* Task item
In the commentary on tracheostomy during ECMO below, list every tracheostomy-timing quartile used in the Nukiwa et al. study.

* Document extract
+ + + + + + +

Boudreaux et al.1 are to be commended for their publication in this month’s ASAIO regarding the utility of early tracheostomy in 150 patients placed on venovenous (VV) extracorporeal membrane oxygenation (ECMO) for respiratory failure. Thirty-five of the patients received a tracheostomy. There was no difference in survival between patients receiving a tracheostomy and those who did not (53.1% vs. 57.5%). In patients with a tracheostomy, they found significantly shorter intensive care unit (ICU) (25 vs. 36 days; p = 0.04) and hospital (33 vs. 47 days; p = 0.017) length of stay when it was performed within 7 days of ECMO cannulation. However, tracheostomy patients had longer lengths of mechanical ventilation (25.5 vs. 8 days; p < 0.01), length of intravenous (IV) sedation (17 vs. 7 days), ICU (31.5 vs. 21 days; p = 0.01) and hospital (39 vs. 30; p = 0.04), and total length of ECMO support (14 vs. 5 days) compared to patients that did not require tracheostomy despite pre-cannulation Respiratory ECMO Survival Prediction (RESP) scores.2

These results mirror previous findings by the University of Maryland group.3 They found early tracheostomy placement (<7 days) in patients placed on VV ECMO for acute respiratory distress syndrome (ARDS) to be associated with reduced time on ECMO. No change in ICU or length of stay were seen. However, no patients in this study were managed without tracheostomy.

Similarly, Nukiwa et al.4 performed a retrospective study of 98 patients admitted to a single ICU in Japan who had undergone ECMO and tracheostomy. The majority of patients had been placed on venoarterial ECMO for cardiogenic shock. Tracheostomy timing was divided into quartiles (≤15 days, 16–19 days, 20–26 days, >26 days). Ventilator and ECMO days and ICU and hospital mortality were higher in the fourth quartile. However, this group contained more COVID-19 patients, and many of the patients captured in the first quartile (≤15 days prior to tracheostomy) would have met the definition of late tracheostomy in other trials. Additionally, during the same time frame 192 patients at this hospital were placed on ECMO and managed without tracheostomy. No data is available for that cohort.

The timing of tracheostomy in critically ill patients remains controversial. Oral endotracheal intubation is an uncomfortable therapy for a patient usually requiring deep sedation and interfering with mobilization, oral care, and communication. Occasionally, more disastrous complications arise such as tube dislodgement or airway injury. Proponents of early tracheostomy expound its potential to alleviate many of these issues, potentially leading to early ventilator weaning, reduced ventilator-acquired pneumonia (VAP) rates, earlier ICU and hospital discharge, and reduced mortality.

+ + + + + + +

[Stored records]
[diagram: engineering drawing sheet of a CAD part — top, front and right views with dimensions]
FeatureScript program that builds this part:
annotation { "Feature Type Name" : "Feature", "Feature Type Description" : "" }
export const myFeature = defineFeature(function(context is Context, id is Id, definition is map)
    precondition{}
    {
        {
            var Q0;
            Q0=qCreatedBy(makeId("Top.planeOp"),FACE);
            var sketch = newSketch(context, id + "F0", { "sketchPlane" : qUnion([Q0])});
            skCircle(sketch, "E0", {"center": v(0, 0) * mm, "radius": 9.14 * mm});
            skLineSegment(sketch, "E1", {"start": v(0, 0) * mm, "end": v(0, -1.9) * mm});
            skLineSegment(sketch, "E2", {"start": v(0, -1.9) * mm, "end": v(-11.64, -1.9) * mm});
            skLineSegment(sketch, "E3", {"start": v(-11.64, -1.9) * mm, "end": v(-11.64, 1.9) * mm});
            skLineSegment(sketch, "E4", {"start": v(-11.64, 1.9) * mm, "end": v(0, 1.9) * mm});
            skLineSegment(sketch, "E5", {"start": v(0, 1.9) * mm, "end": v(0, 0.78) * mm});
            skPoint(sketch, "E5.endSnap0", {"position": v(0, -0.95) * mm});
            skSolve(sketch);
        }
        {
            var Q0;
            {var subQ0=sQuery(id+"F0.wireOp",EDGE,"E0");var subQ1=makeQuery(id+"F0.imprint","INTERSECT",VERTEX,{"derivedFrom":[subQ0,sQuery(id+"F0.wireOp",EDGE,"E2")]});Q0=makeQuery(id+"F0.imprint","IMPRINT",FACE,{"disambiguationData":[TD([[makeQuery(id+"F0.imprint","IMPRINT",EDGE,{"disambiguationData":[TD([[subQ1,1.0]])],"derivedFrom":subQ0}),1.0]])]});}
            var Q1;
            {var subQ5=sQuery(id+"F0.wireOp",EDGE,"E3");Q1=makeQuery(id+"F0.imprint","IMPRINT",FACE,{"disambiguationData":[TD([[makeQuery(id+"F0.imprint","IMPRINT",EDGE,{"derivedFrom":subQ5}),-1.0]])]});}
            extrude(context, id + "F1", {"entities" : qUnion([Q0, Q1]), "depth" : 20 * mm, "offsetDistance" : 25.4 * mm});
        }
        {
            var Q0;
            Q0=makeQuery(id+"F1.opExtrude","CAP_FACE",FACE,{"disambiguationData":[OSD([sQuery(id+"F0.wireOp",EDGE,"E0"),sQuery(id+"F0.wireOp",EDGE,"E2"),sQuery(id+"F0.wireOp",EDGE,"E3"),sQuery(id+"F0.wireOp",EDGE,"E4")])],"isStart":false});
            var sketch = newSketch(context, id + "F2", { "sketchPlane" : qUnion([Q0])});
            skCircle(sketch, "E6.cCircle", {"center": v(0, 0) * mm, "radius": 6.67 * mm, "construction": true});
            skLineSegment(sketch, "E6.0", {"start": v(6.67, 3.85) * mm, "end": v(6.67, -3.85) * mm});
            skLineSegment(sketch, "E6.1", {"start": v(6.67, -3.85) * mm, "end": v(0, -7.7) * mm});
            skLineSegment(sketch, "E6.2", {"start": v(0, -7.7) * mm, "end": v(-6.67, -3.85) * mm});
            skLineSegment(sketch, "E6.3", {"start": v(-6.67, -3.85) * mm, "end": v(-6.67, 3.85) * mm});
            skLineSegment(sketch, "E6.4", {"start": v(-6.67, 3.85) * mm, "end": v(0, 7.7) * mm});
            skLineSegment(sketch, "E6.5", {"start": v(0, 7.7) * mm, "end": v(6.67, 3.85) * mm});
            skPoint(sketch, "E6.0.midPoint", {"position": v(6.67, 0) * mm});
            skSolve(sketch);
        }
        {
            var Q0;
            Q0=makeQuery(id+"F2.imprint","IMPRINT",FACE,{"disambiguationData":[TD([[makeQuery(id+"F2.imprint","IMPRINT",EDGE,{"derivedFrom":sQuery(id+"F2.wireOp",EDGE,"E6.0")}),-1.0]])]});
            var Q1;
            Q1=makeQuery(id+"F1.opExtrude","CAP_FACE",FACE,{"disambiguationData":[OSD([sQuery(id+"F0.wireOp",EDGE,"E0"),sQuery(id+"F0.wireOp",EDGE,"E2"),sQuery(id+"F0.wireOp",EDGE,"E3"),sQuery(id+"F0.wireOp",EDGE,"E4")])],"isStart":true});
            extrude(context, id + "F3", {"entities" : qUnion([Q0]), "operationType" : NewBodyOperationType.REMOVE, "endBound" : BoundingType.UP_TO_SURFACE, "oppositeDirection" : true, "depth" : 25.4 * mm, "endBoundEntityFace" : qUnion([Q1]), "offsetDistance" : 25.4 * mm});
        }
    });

+ + + + + + +

* Result for this exercise
- ≤15 days
- 16–19 days
- 20–26 days
- >26 days